Banks step in to test crypto waters ahead of European Central Bank pan-EU licensing rules

European Central Bank Steps in as Banks Test Crypto Waters Ahead of Pan-EU Licensing Rules

The European Central Bank (ECB) said on Wednesday it will harmonize how banks offer cryptoassets to ensure they have enough capital and expertise in a sector some European Union lawmakers have described as the Wild West. Many crypto companies such as Binance and Crypto.com have been authorized in EU countries such as Italy, France, Spain, Greece or Germany after complying with national security measures to prevent money laundering and terrorist financing.

This comes ahead of pan-EU licensing rules from 2023.

The ECB has said banks are also considering whether to join the crypto sector, but national rules have largely shifted.

“In Germany, some crypto activities are subject to banking license requirements and to date, several banks have requested to be authorized to conduct these licensed activities,” the ECB said in a statement.

“It is in this context that the ECB is taking steps to assess license requests.”

The ECB, which directly regulates euro zone lenders such as Deutsche Bank, UniCredit and BNP Paribas, said it will check whether crypto activities are in line with a bank’s risk “profile”, which determines how much capital it holds.

The ECB will also check whether the bank can identify and assess risks in cryptoassets and whether board members and IT staff have “strong experience” in this area.

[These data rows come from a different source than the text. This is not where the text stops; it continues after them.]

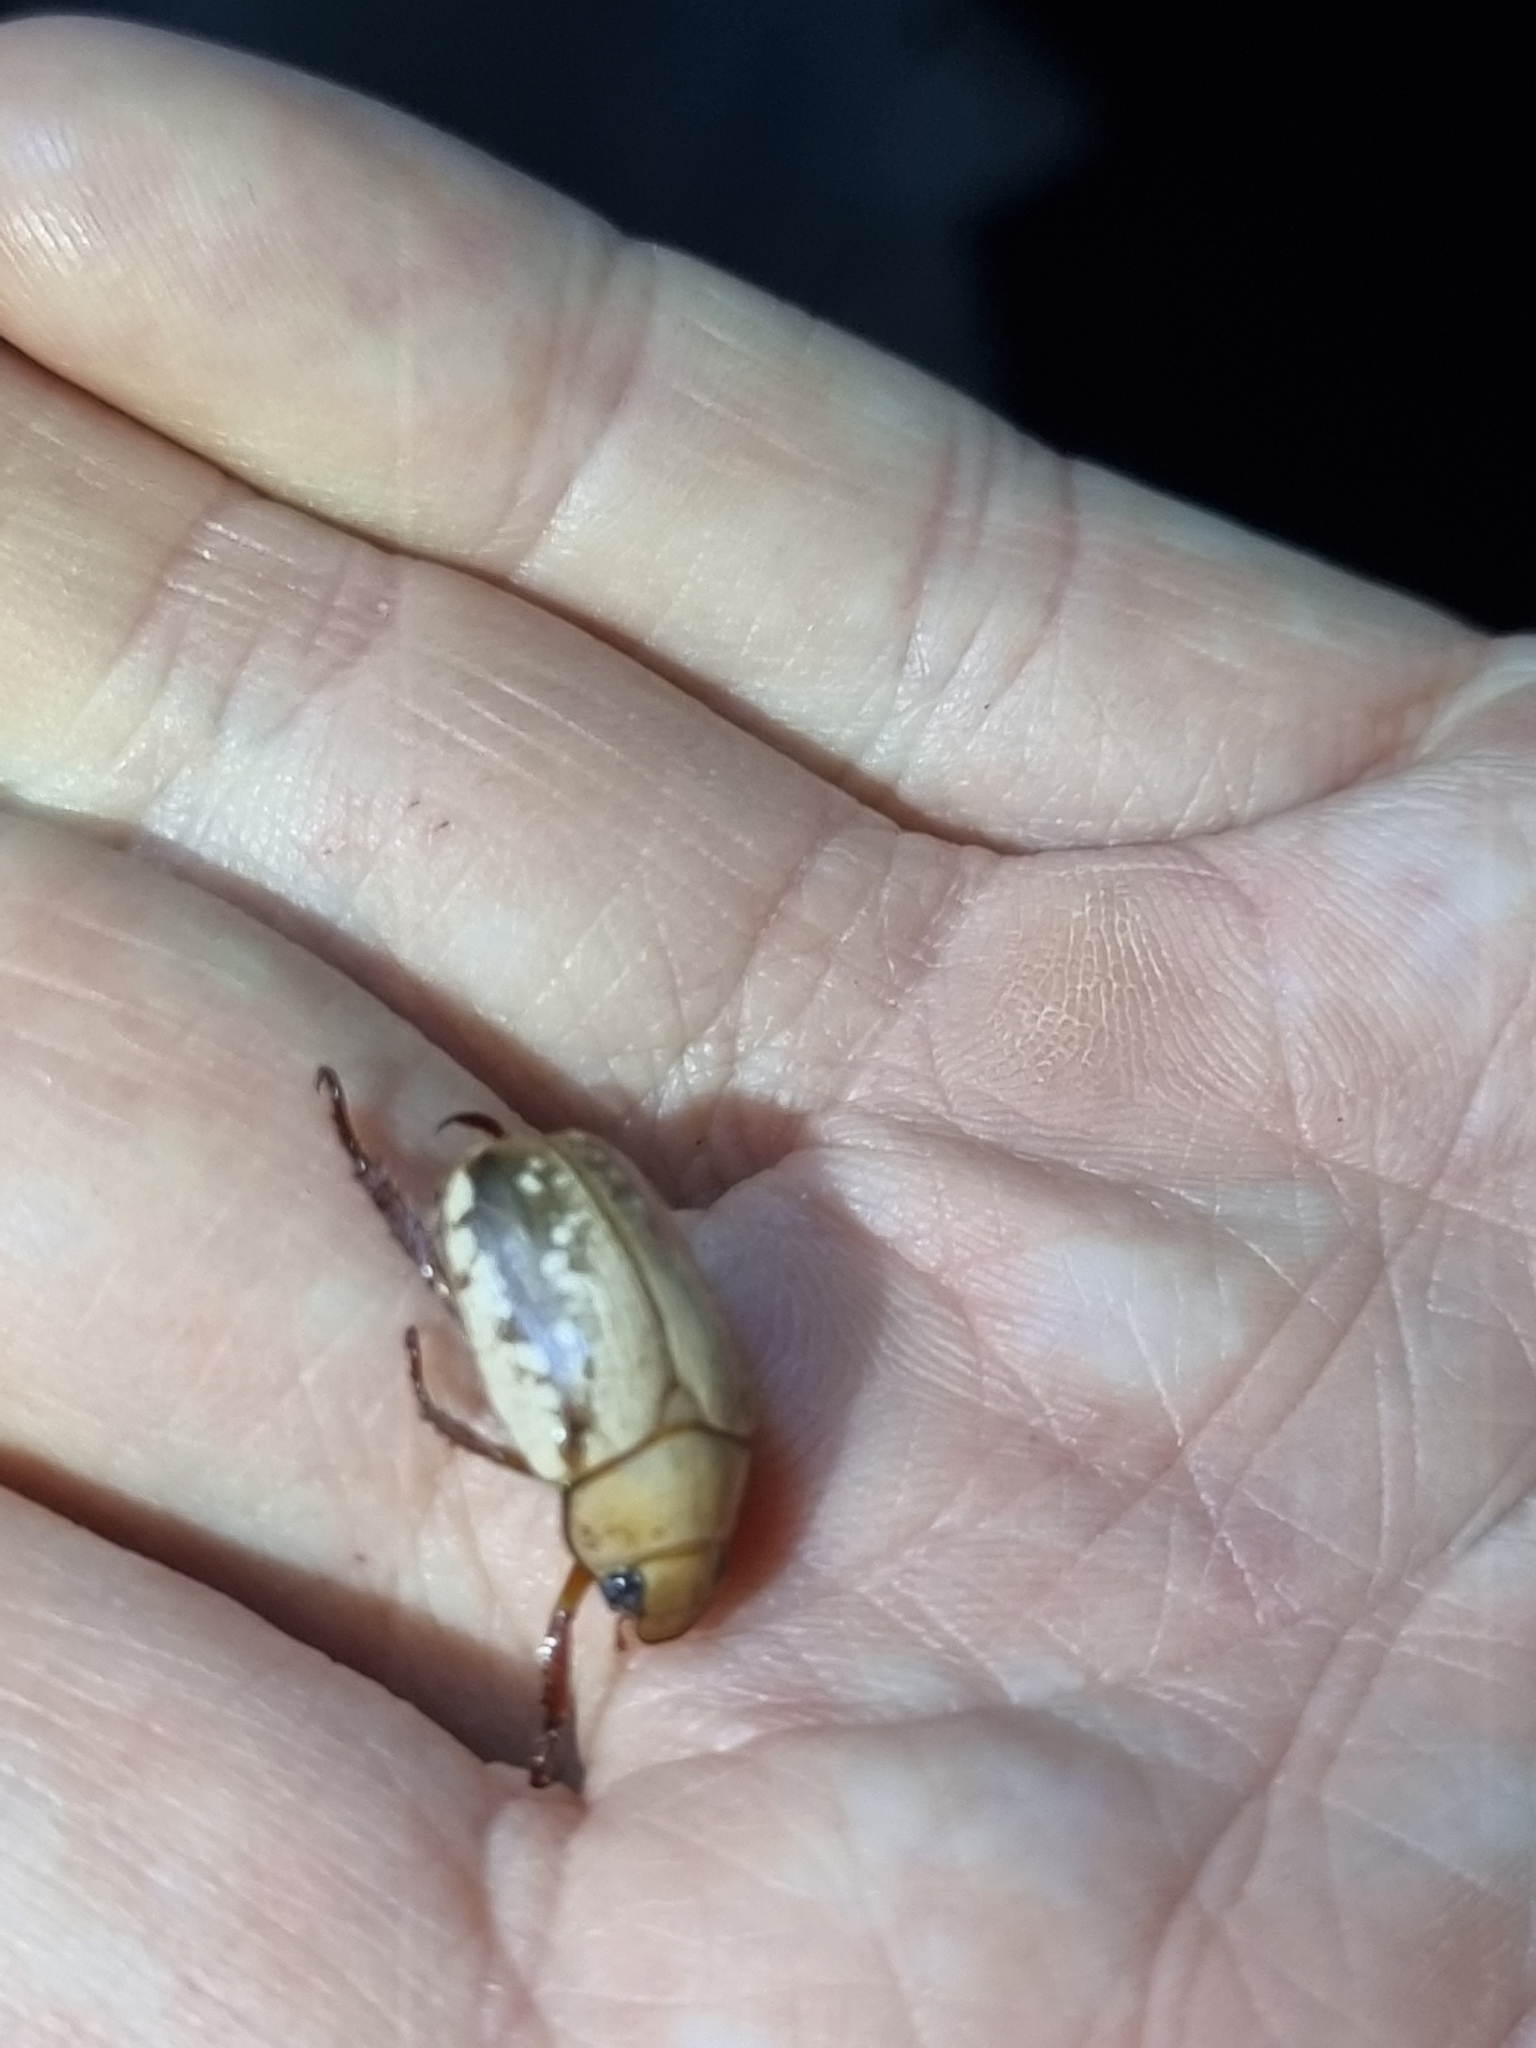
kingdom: Animalia
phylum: Arthropoda
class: Insecta
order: Coleoptera
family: Scarabaeidae
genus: Anoplognathus
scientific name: Anoplognathus concolor
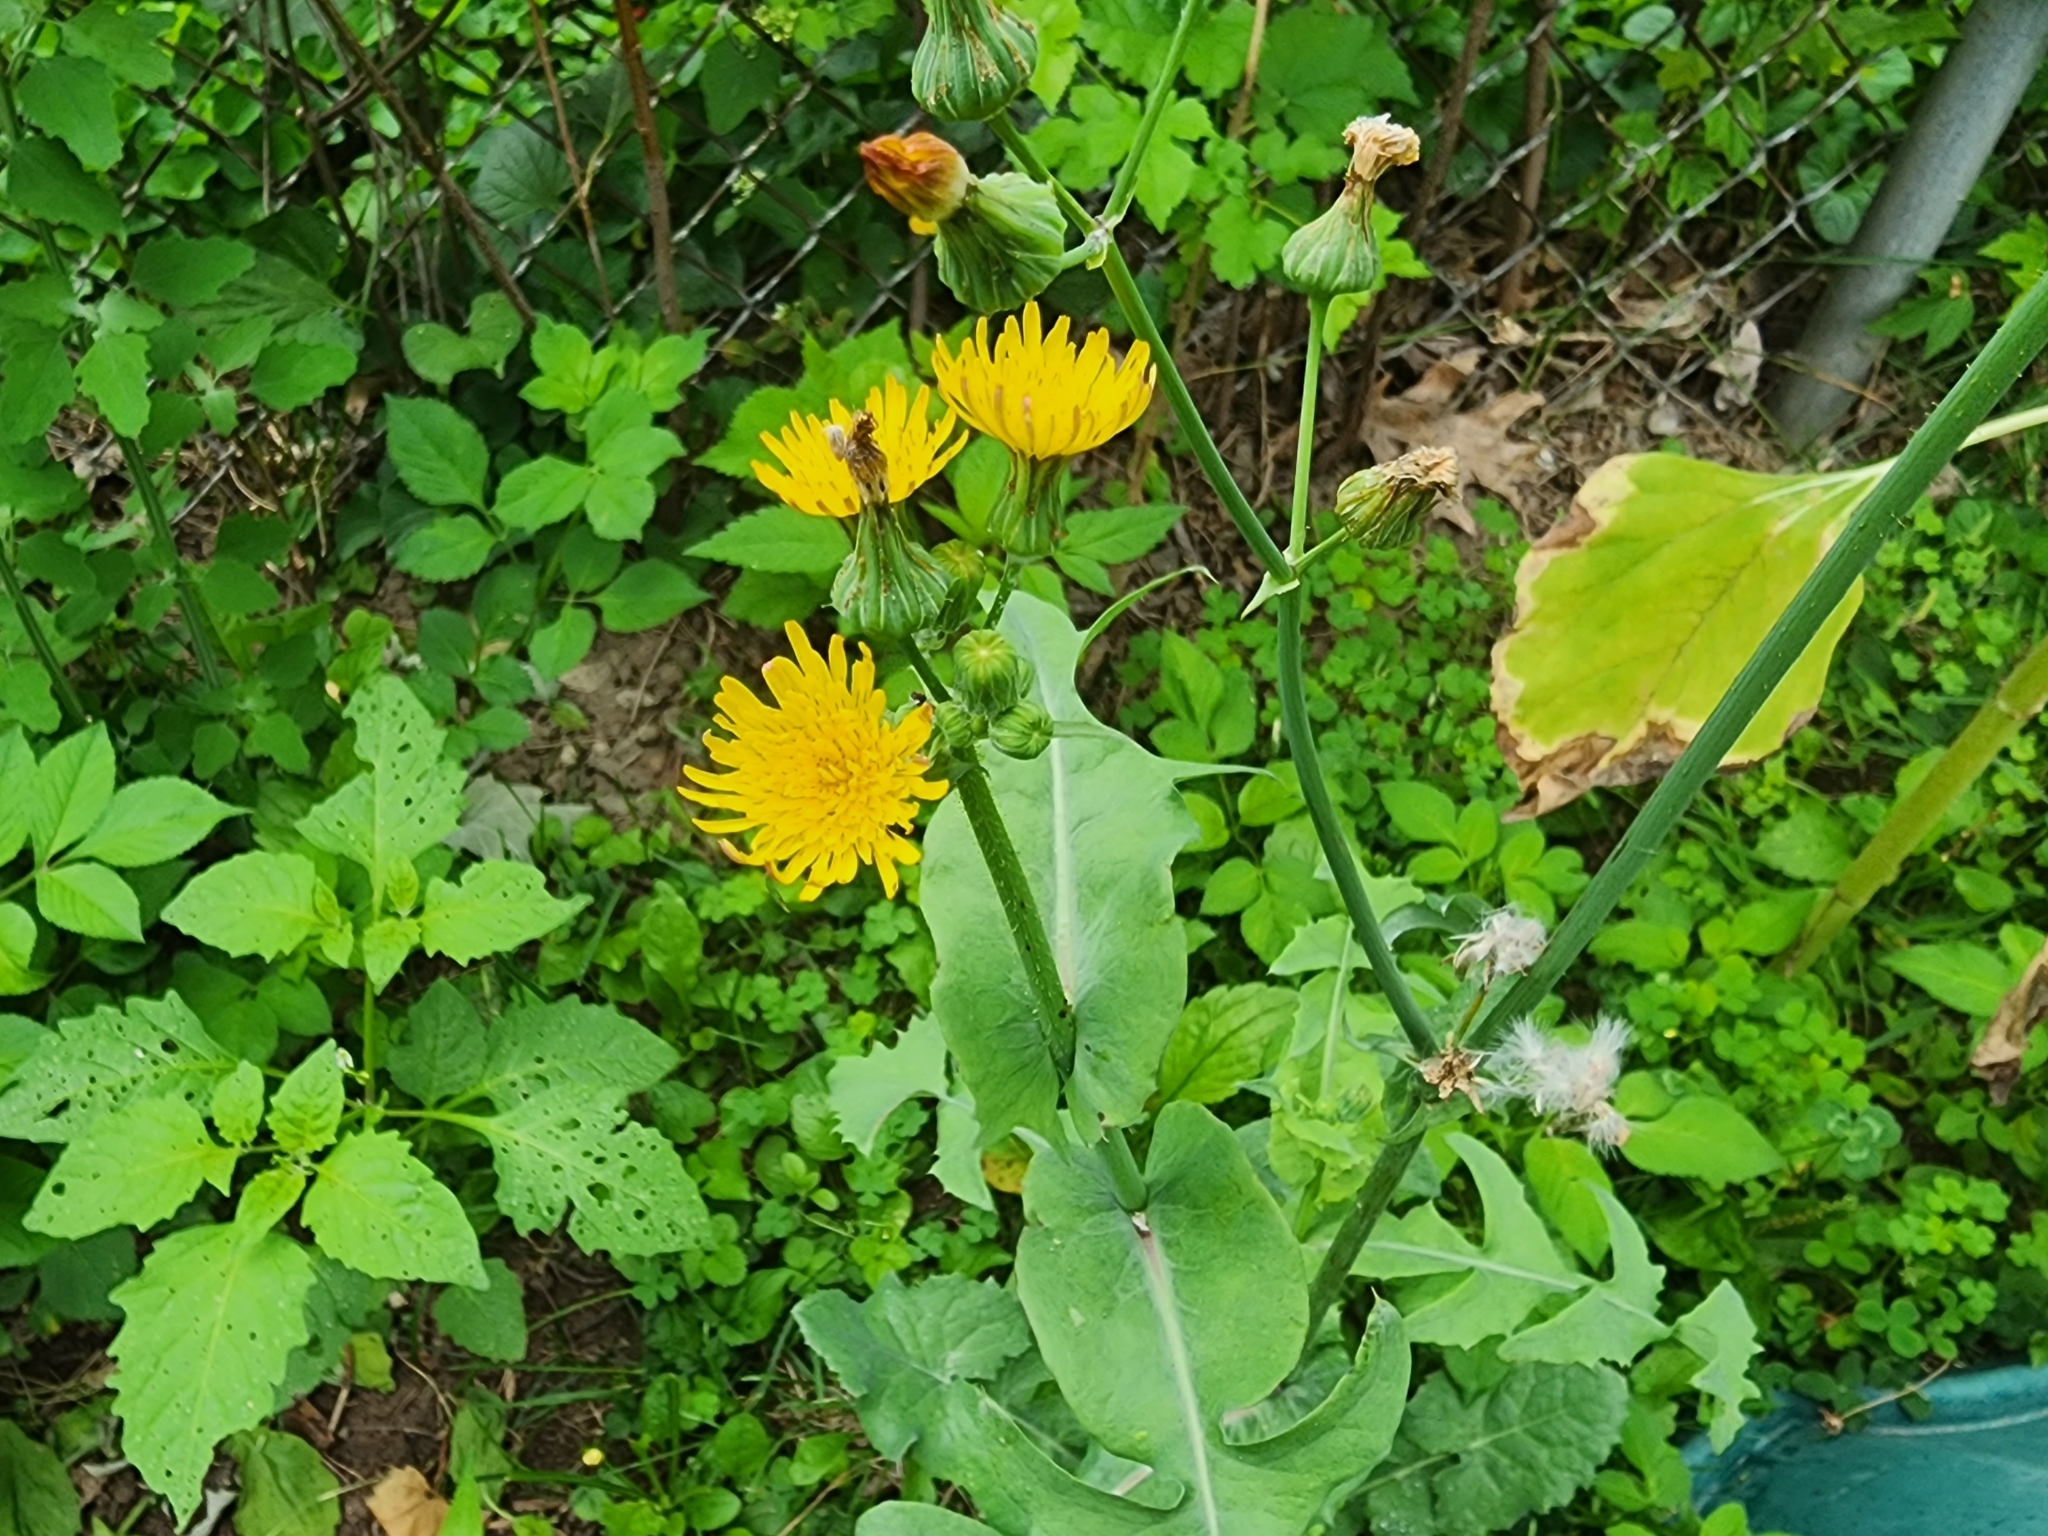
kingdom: Plantae
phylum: Tracheophyta
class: Magnoliopsida
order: Asterales
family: Asteraceae
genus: Sonchus
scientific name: Sonchus oleraceus
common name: Common sowthistle
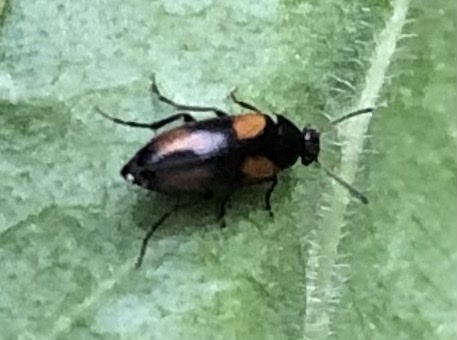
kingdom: Animalia
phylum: Arthropoda
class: Insecta
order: Coleoptera
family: Scraptiidae
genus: Anaspis
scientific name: Anaspis fasciata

“Importantly, by working closely with national supervisors, the ECB will strive for greater consistency in prudential assessments across national regimes,” the ECB added.

Global regulators from the Basel Committee in Switzerland are evaluating whether banks should have specific capital buffers to hold crypto assets.

The EU is also reviewing its bank capital requirements legislation.

Ville Niinisto, a member of the Green Party in the European Parliament, has proposed an amendment that would limit bank holdings of bitcoin and other cryptocurrencies that are not backed by assets to more than 1 percent of a bank’s core Tier 1 capital.

Such a cap would need the support of the entire parliament and EU states to become law, a lengthy process.

Ninisto should also assess whether regulators require bespoke capital for the blockchain that underpins cryptoassets.